» Your task
Go through the records and transcribe them exactly, passing over any picture.
===== Listed entries =====
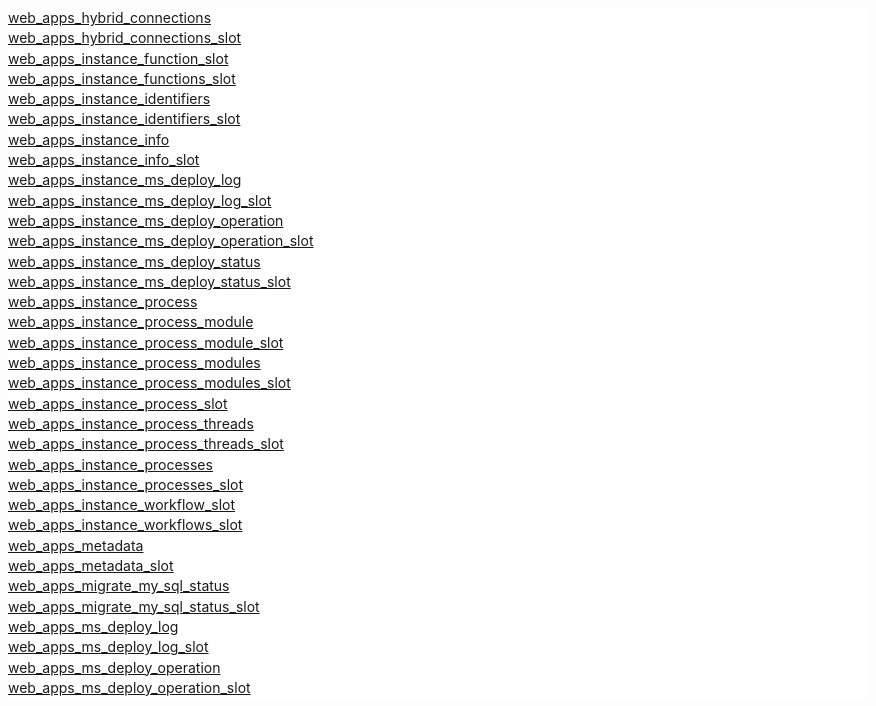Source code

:<a href="/providers/azure/app_service/web_apps_hybrid_connections/">web_apps_hybrid_connections</a><br />
<a href="/providers/azure/app_service/web_apps_hybrid_connections_slot/">web_apps_hybrid_connections_slot</a><br />
<a href="/providers/azure/app_service/web_apps_instance_function_slot/">web_apps_instance_function_slot</a><br />
<a href="/providers/azure/app_service/web_apps_instance_functions_slot/">web_apps_instance_functions_slot</a><br />
<a href="/providers/azure/app_service/web_apps_instance_identifiers/">web_apps_instance_identifiers</a><br />
<a href="/providers/azure/app_service/web_apps_instance_identifiers_slot/">web_apps_instance_identifiers_slot</a><br />
<a href="/providers/azure/app_service/web_apps_instance_info/">web_apps_instance_info</a><br />
<a href="/providers/azure/app_service/web_apps_instance_info_slot/">web_apps_instance_info_slot</a><br />
<a href="/providers/azure/app_service/web_apps_instance_ms_deploy_log/">web_apps_instance_ms_deploy_log</a><br />
<a href="/providers/azure/app_service/web_apps_instance_ms_deploy_log_slot/">web_apps_instance_ms_deploy_log_slot</a><br />
<a href="/providers/azure/app_service/web_apps_instance_ms_deploy_operation/">web_apps_instance_ms_deploy_operation</a><br />
<a href="/providers/azure/app_service/web_apps_instance_ms_deploy_operation_slot/">web_apps_instance_ms_deploy_operation_slot</a><br />
<a href="/providers/azure/app_service/web_apps_instance_ms_deploy_status/">web_apps_instance_ms_deploy_status</a><br />
<a href="/providers/azure/app_service/web_apps_instance_ms_deploy_status_slot/">web_apps_instance_ms_deploy_status_slot</a><br />
<a href="/providers/azure/app_service/web_apps_instance_process/">web_apps_instance_process</a><br />
<a href="/providers/azure/app_service/web_apps_instance_process_module/">web_apps_instance_process_module</a><br />
<a href="/providers/azure/app_service/web_apps_instance_process_module_slot/">web_apps_instance_process_module_slot</a><br />
<a href="/providers/azure/app_service/web_apps_instance_process_modules/">web_apps_instance_process_modules</a><br />
<a href="/providers/azure/app_service/web_apps_instance_process_modules_slot/">web_apps_instance_process_modules_slot</a><br />
<a href="/providers/azure/app_service/web_apps_instance_process_slot/">web_apps_instance_process_slot</a><br />
<a href="/providers/azure/app_service/web_apps_instance_process_threads/">web_apps_instance_process_threads</a><br />
<a href="/providers/azure/app_service/web_apps_instance_process_threads_slot/">web_apps_instance_process_threads_slot</a><br />
<a href="/providers/azure/app_service/web_apps_instance_processes/">web_apps_instance_processes</a><br />
<a href="/providers/azure/app_service/web_apps_instance_processes_slot/">web_apps_instance_processes_slot</a><br />
<a href="/providers/azure/app_service/web_apps_instance_workflow_slot/">web_apps_instance_workflow_slot</a><br />
<a href="/providers/azure/app_service/web_apps_instance_workflows_slot/">web_apps_instance_workflows_slot</a><br />
<a href="/providers/azure/app_service/web_apps_metadata/">web_apps_metadata</a><br />
<a href="/providers/azure/app_service/web_apps_metadata_slot/">web_apps_metadata_slot</a><br />
<a href="/providers/azure/app_service/web_apps_migrate_my_sql_status/">web_apps_migrate_my_sql_status</a><br />
<a href="/providers/azure/app_service/web_apps_migrate_my_sql_status_slot/">web_apps_migrate_my_sql_status_slot</a><br />
<a href="/providers/azure/app_service/web_apps_ms_deploy_log/">web_apps_ms_deploy_log</a><br />
<a href="/providers/azure/app_service/web_apps_ms_deploy_log_slot/">web_apps_ms_deploy_log_slot</a><br />
<a href="/providers/azure/app_service/web_apps_ms_deploy_operation/">web_apps_ms_deploy_operation</a><br />
<a href="/providers/azure/app_service/web_apps_ms_deploy_operation_slot/">web_apps_ms_deploy_operation_slot</a><br />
=====
» Solution for this exercise
Source code

:<a href="/providers/azure/app_service/web_apps_hybrid_connections/">web_apps_hybrid_connections</a><br />
<a href="/providers/azure/app_service/web_apps_hybrid_connections_slot/">web_apps_hybrid_connections_slot</a><br />
<a href="/providers/azure/app_service/web_apps_instance_function_slot/">web_apps_instance_function_slot</a><br />
<a href="/providers/azure/app_service/web_apps_instance_functions_slot/">web_apps_instance_functions_slot</a><br />
<a href="/providers/azure/app_service/web_apps_instance_identifiers/">web_apps_instance_identifiers</a><br />
<a href="/providers/azure/app_service/web_apps_instance_identifiers_slot/">web_apps_instance_identifiers_slot</a><br />
<a href="/providers/azure/app_service/web_apps_instance_info/">web_apps_instance_info</a><br />
<a href="/providers/azure/app_service/web_apps_instance_info_slot/">web_apps_instance_info_slot</a><br />
<a href="/providers/azure/app_service/web_apps_instance_ms_deploy_log/">web_apps_instance_ms_deploy_log</a><br />
<a href="/providers/azure/app_service/web_apps_instance_ms_deploy_log_slot/">web_apps_instance_ms_deploy_log_slot</a><br />
<a href="/providers/azure/app_service/web_apps_instance_ms_deploy_operation/">web_apps_instance_ms_deploy_operation</a><br />
<a href="/providers/azure/app_service/web_apps_instance_ms_deploy_operation_slot/">web_apps_instance_ms_deploy_operation_slot</a><br />
<a href="/providers/azure/app_service/web_apps_instance_ms_deploy_status/">web_apps_instance_ms_deploy_status</a><br />
<a href="/providers/azure/app_service/web_apps_instance_ms_deploy_status_slot/">web_apps_instance_ms_deploy_status_slot</a><br />
<a href="/providers/azure/app_service/web_apps_instance_process/">web_apps_instance_process</a><br />
<a href="/providers/azure/app_service/web_apps_instance_process_module/">web_apps_instance_process_module</a><br />
<a href="/providers/azure/app_service/web_apps_instance_process_module_slot/">web_apps_instance_process_module_slot</a><br />
<a href="/providers/azure/app_service/web_apps_instance_process_modules/">web_apps_instance_process_modules</a><br />
<a href="/providers/azure/app_service/web_apps_instance_process_modules_slot/">web_apps_instance_process_modules_slot</a><br />
<a href="/providers/azure/app_service/web_apps_instance_process_slot/">web_apps_instance_process_slot</a><br />
<a href="/providers/azure/app_service/web_apps_instance_process_threads/">web_apps_instance_process_threads</a><br />
<a href="/providers/azure/app_service/web_apps_instance_process_threads_slot/">web_apps_instance_process_threads_slot</a><br />
<a href="/providers/azure/app_service/web_apps_instance_processes/">web_apps_instance_processes</a><br />
<a href="/providers/azure/app_service/web_apps_instance_processes_slot/">web_apps_instance_processes_slot</a><br />
<a href="/providers/azure/app_service/web_apps_instance_workflow_slot/">web_apps_instance_workflow_slot</a><br />
<a href="/providers/azure/app_service/web_apps_instance_workflows_slot/">web_apps_instance_workflows_slot</a><br />
<a href="/providers/azure/app_service/web_apps_metadata/">web_apps_metadata</a><br />
<a href="/providers/azure/app_service/web_apps_metadata_slot/">web_apps_metadata_slot</a><br />
<a href="/providers/azure/app_service/web_apps_migrate_my_sql_status/">web_apps_migrate_my_sql_status</a><br />
<a href="/providers/azure/app_service/web_apps_migrate_my_sql_status_slot/">web_apps_migrate_my_sql_status_slot</a><br />
<a href="/providers/azure/app_service/web_apps_ms_deploy_log/">web_apps_ms_deploy_log</a><br />
<a href="/providers/azure/app_service/web_apps_ms_deploy_log_slot/">web_apps_ms_deploy_log_slot</a><br />
<a href="/providers/azure/app_service/web_apps_ms_deploy_operation/">web_apps_ms_deploy_operation</a><br />
<a href="/providers/azure/app_service/web_apps_ms_deploy_operation_slot/">web_apps_ms_deploy_operation_slot</a><br />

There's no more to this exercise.